#### [Transcribed page contents]
'''
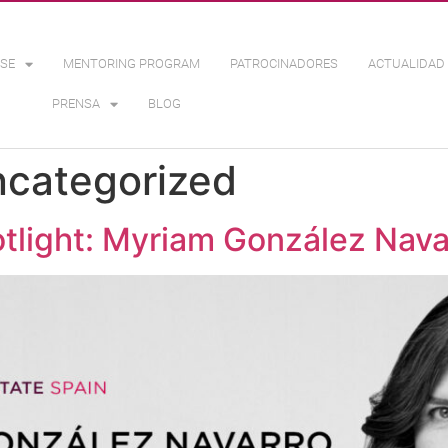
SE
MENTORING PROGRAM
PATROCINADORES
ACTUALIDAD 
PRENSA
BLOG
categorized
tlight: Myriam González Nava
'''
#### [About this task]
Leave out the pictures, then return every line of the data exactly.

#### [Answer to this task]
SE
MENTORING PROGRAM
PATROCINADORES
ACTUALIDAD 
PRENSA
BLOG
categorized
tlight: Myriam González Nava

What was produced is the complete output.